Combined 3D-QSAR modeling and molecular docking study on spiro-derivatives as inhibitors of acetyl-CoA carboxylase

Abstract

Acetyl-CoA carboxylases (ACC) have long been recognized as an attractive target for metabolic syndrome because of its indispensable role in the regulation of fatty acid metabolism in most living organisms. Based on the lead compound CP-640186, a series of spiro-compounds of benzothiazole derivatives have been identified as ACC inhibitors, which displayed high ACC inhibitor activities and good metabolic stability. Nevertheless, no quantitative structure-activity relationship study has been developed for this kind of ACC inhibitors. In order to evaluate the correlation between changes on structures and variation on biological activity, three-dimensional quantitative structure-activity relationship analysis was employed. Satisfactory results were obtained after performing a leave-one-out cross-validation study with q 2 and r 2 values of 0.625 and 0.927 by the comparative molecular field analysis model, 0.779 and 0.937 by the comparative molecular similarity indices analysis model, respectively. The predictive ability of the models was validated using external validation test set.
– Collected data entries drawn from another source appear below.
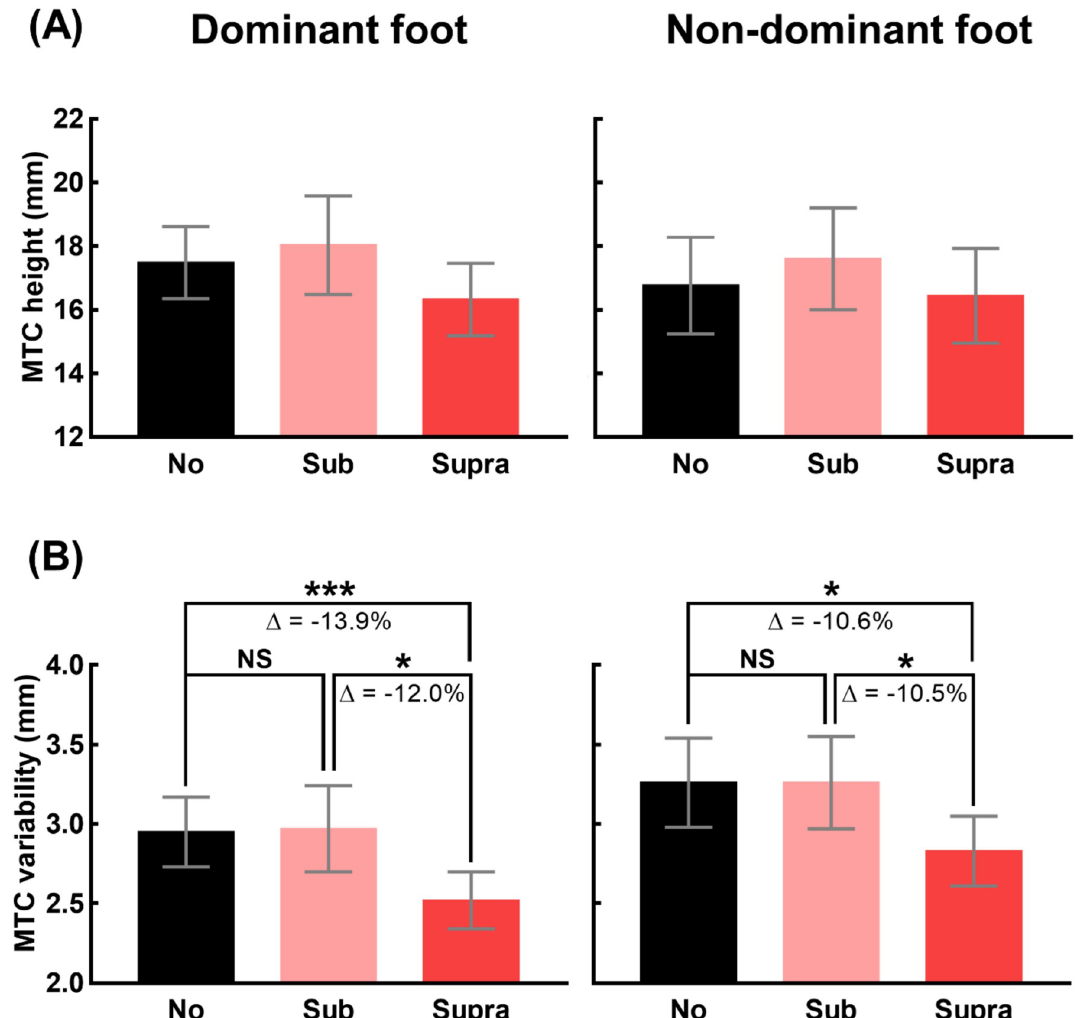
Fig 3. Changes in MTC distribution due to vibrations. (A) and (B) show the means and standard error bars of the values of MTC height and variability of 17 participants, respectively, for the three vibration levels (No: no vibration, Sub: sub-threshold vibration, and Supra: supra-threshold vibration) and both feet. The triple and single asterisk indicate statistically significant difference; ��� : p < 0.001, and � :p < 0.05, whereas NS indicates no statistically significant difference. The reduction in the variability with statistical significance is quantified as Δ (%), which is the ratio of the difference to the larger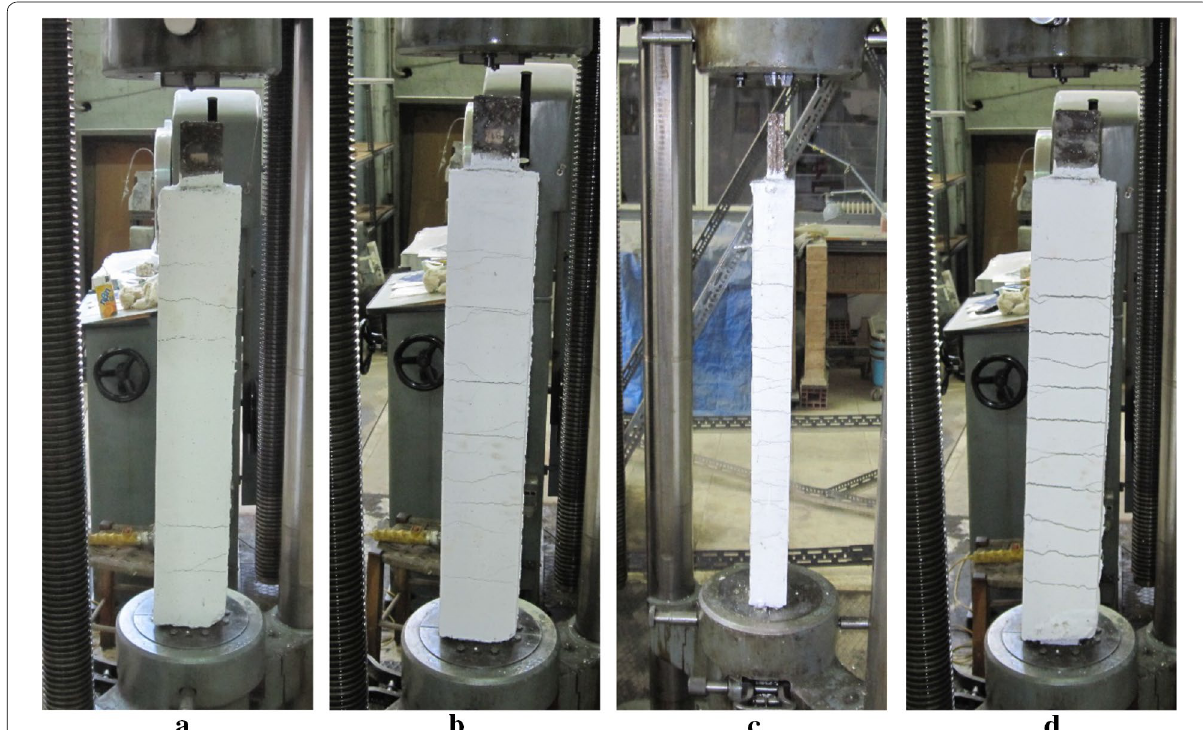
Fig. 4 State of specimens after the end of the tensile experiment: a C-10, b C-20, c C-30, d C-50.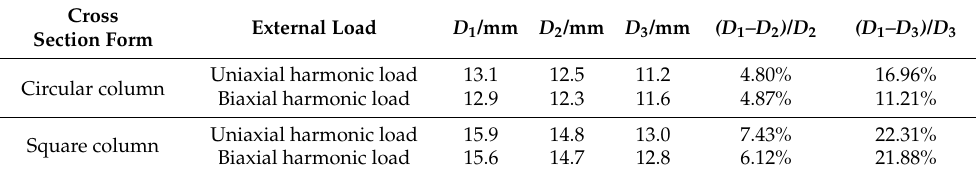
Table 3. The comparison results of the maximum of column top displacement in the above three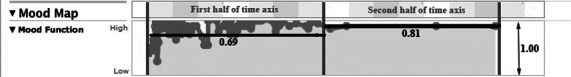
Schematic diagram of how to calculate the rate of change of a recovery curve.This diagram shows a time series of a patient’s mood function changes.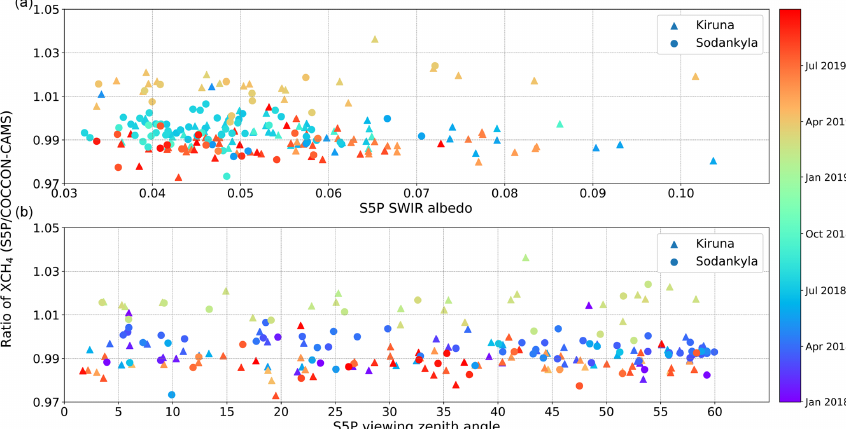
Figure 10. The ratio of XCH 4 (S5P divided by COCCON results) at two different sites as a function of albedo (a) and viewing zenith angle (b) from S5P. It is noted that the color bar starts from 2018 rather than 2017 to distinguish the data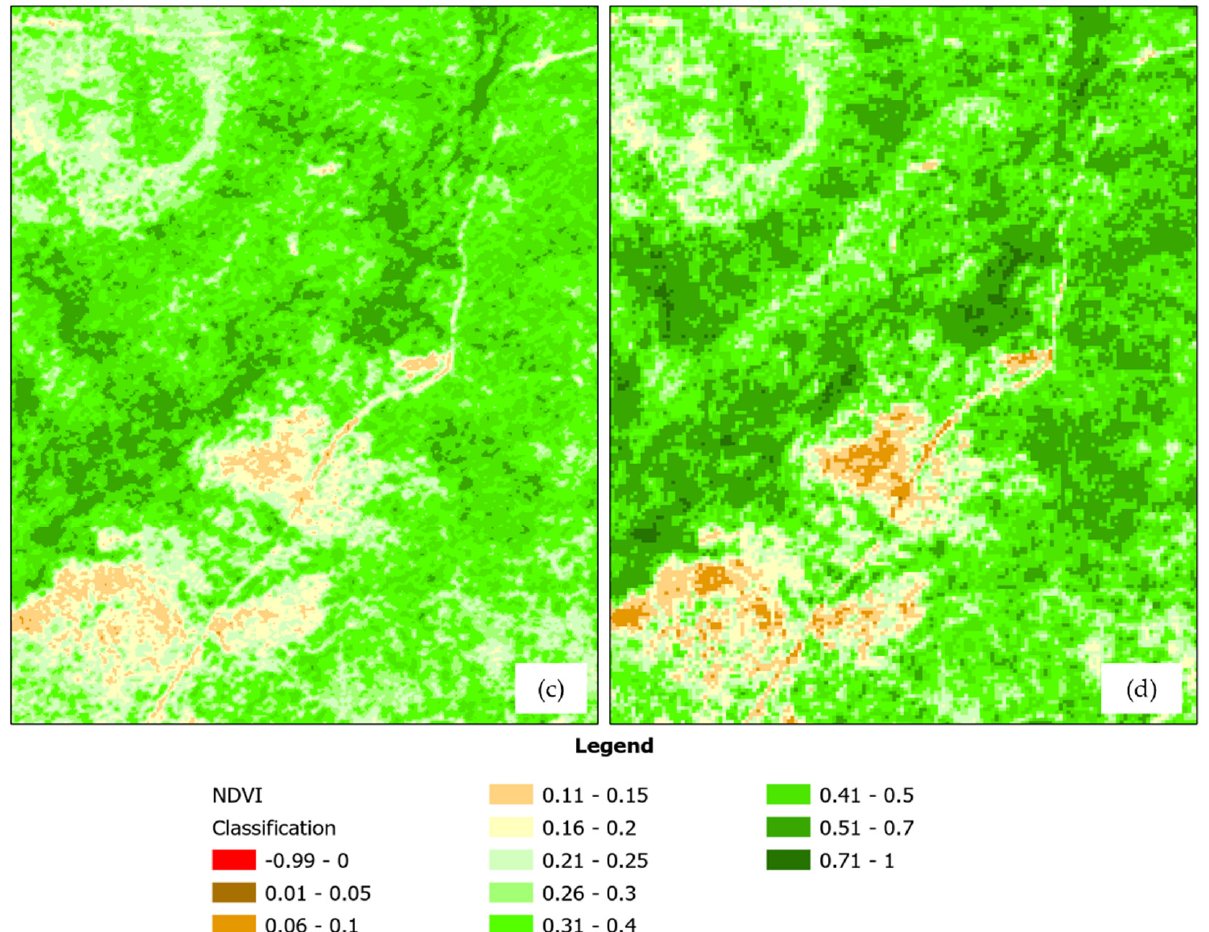
Figure A1. Comparing the subjective map user visual acuity of Sentinel-2 (S2) images (10 m spatial resolution) and RapidEye (RE) images (3 m) for an area within the Minerva Hills National Park (located Northwest of the Queeensland, Australia town of Springsure: lattitude −24.12, longitude 148.09): ( a ) RE true-colour 25 September 2017, ( b ) S2 true-colour 30 July 2018; ( c ) RE Normalised Difference Vegetation Index (NDVI); and ( d ) S2 NDVI.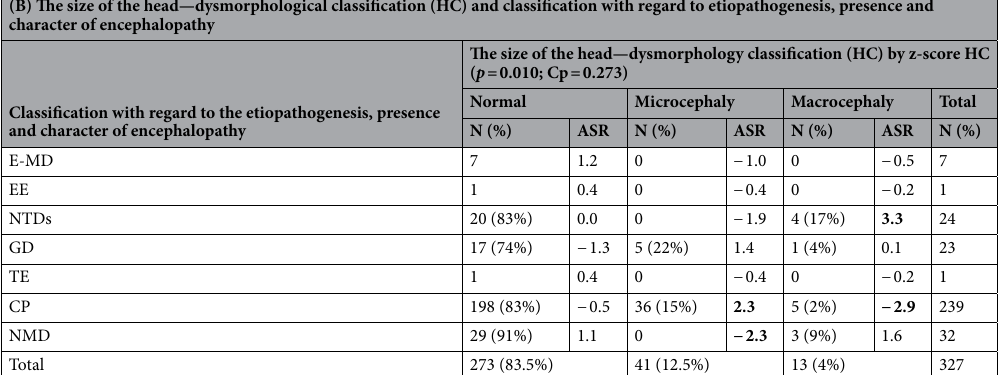
Table 2. The size of the head—dysmorphological classification (HC) and (A) units and syndromes associated with neurodysfunction, (B) classification with regard to the etiopathogenesis, presence and character of encephalopathy. N numbers of patients; % percent; p probability value calculated by chi-square test of independence; Cp Pearson’s Contingency Coefficient C, Cp ≥ 0, values distant from 0 reflect some relationship, values approaching 1 correspond to a perfect association; ASR adjusted standardized residuals, values > 1.96 reflect a greater number, and those below < − 1.96 correspond to a smaller number than a random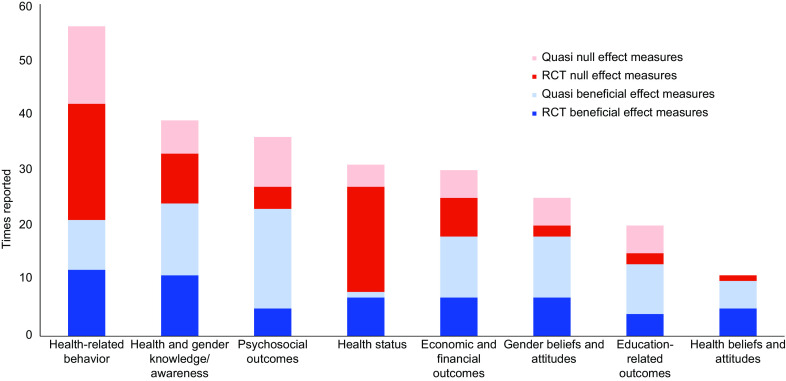
Distribution of Community-Based Girl Group Program Effects by Outcome Domaina,bAbbreviations: Quasi, quasi-experimental; RCT, randomized controlled trial.aBeneficial = Reported statistically significant (α=0.05).bNull = Reported non-significant (α=0.05).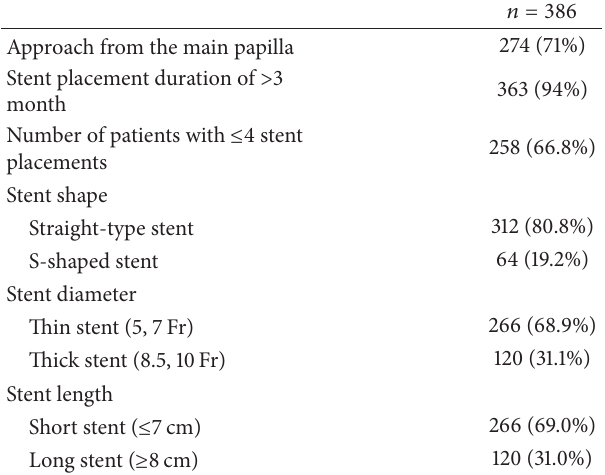
Table 2: Demographic characteristics of the stent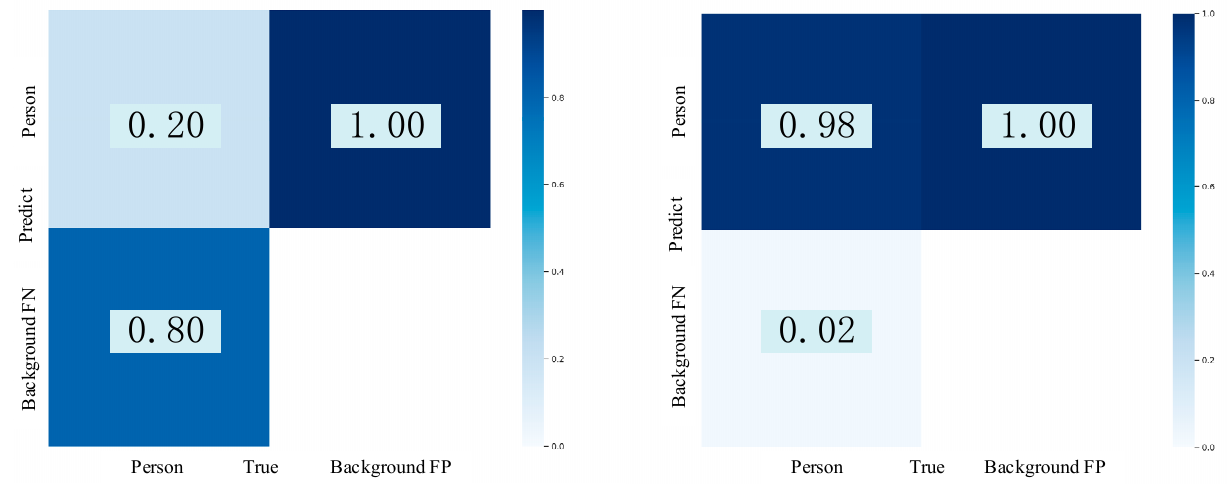
Figure 14. The confusion matrixes before and after the enhancement.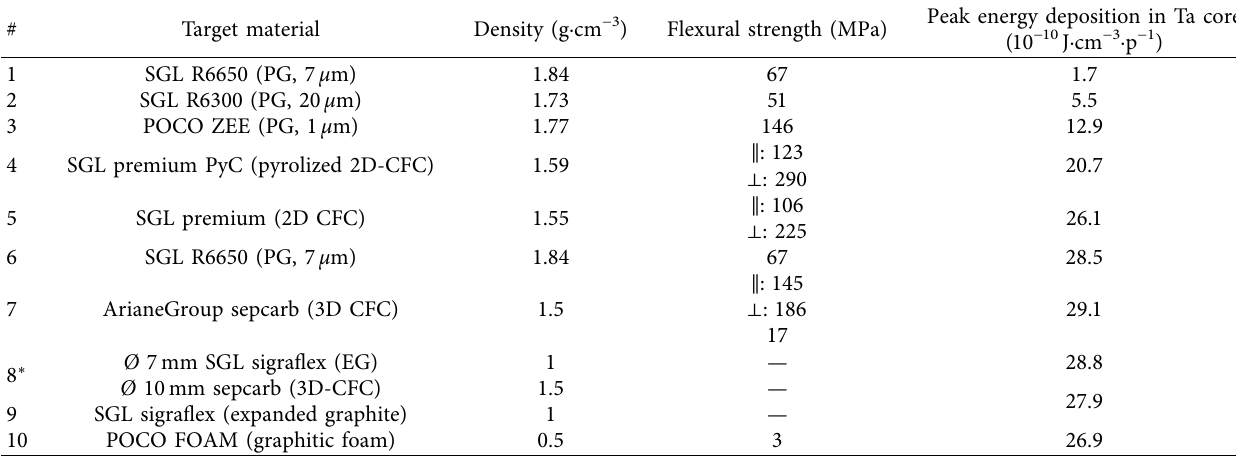
Table 1: Overview of target materials. The first column denotes the position of the target along the beam direction (cf. Figure 2(b)). In the second column, μ m values for polycrystalline graphites (PG) denote the particle size according to the manufacturer. The flexural strength is determined in three-point bending geometry. ‖ / ⊥ denotes the respective flexural strength parallel and perpendicular to the fiber-rein- forcement plane of carbon fiber reinforced graphite (CFC). The third value for #7 Sepcarb indicates the tensile strength of its graphite matrix. Peak energy deposition values are calculated using FLUKA and represent the peak transversal energy deposition density per primary 440GeV proton in the tantalum core averaged over the sample length (cf. Figure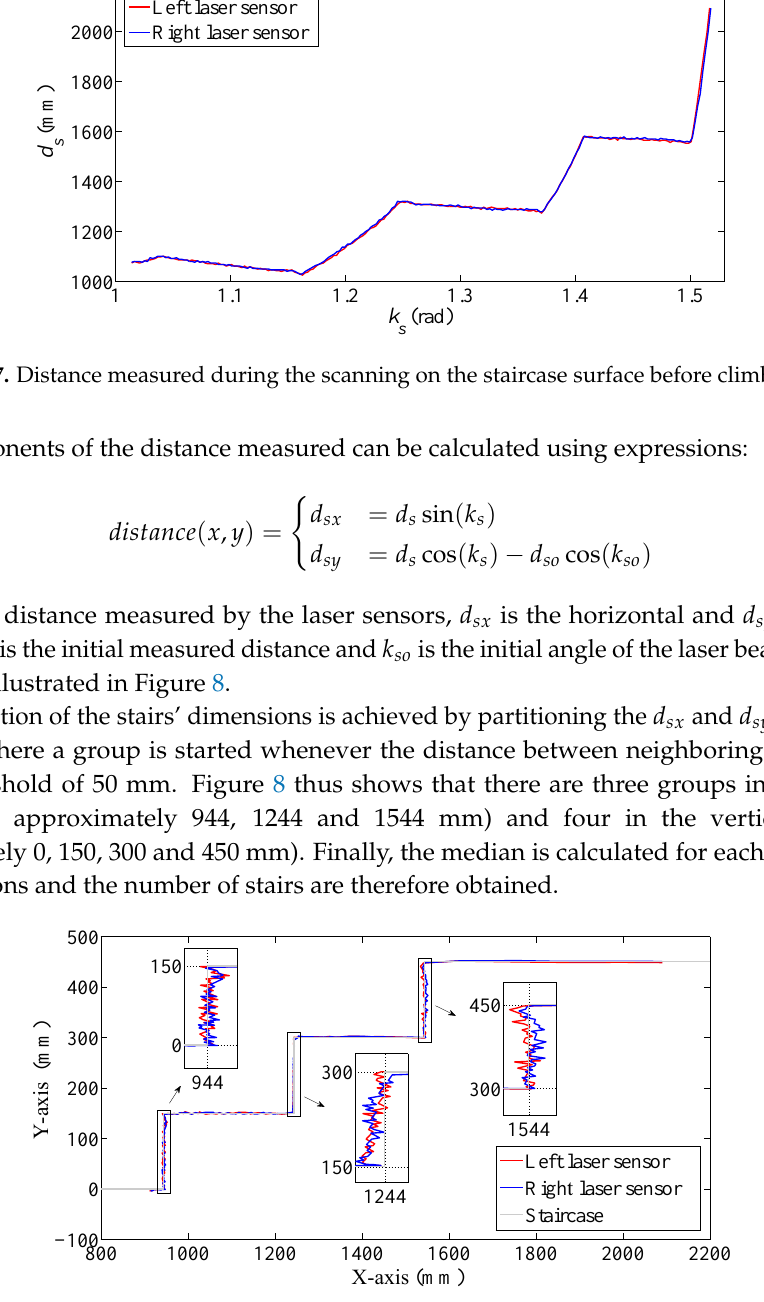
Figure 8. Estimated shape and size of the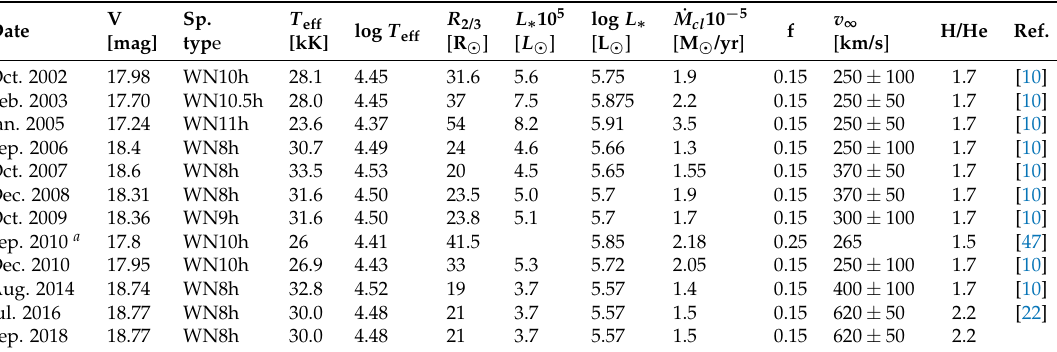
Table 5. Derived properties of Romano’s star at the moments corresponding to different acquired spectra. H/He indicates the hydrogen number fraction relative to helium, f is the filling factor of the stellar wind. Details of modeling may be found in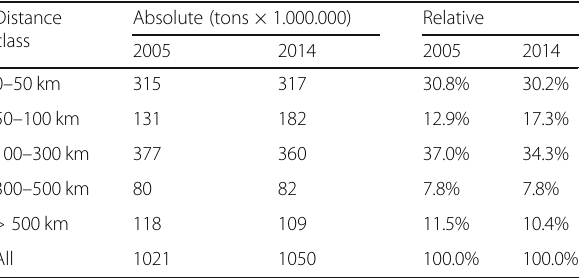
Table 4 Size of the distance markets in tons (including those in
The contour map analysis of comparative molecular field analysis and comparative molecular similarity indices analysis models indicated that electropositive and bulky groups substituted at the R 1 position of carbamido group, and hydrophilic groups substituted at the phenyl ring were favorable for the inhibitory activity. Furthermore, FlexX docking was employed to investigate the binding mode between human ACC1 and its inhibitors and to validate the three-dimensional quantitative structure-activity relationship models. As a result, based on the results of three-dimensional quantitative structure-activity relationship and FlexX docking, a series of ACC inhibitors with higher predictive activities have been designed. This work might provide valuable information in further optimization of human ACC inhibitors.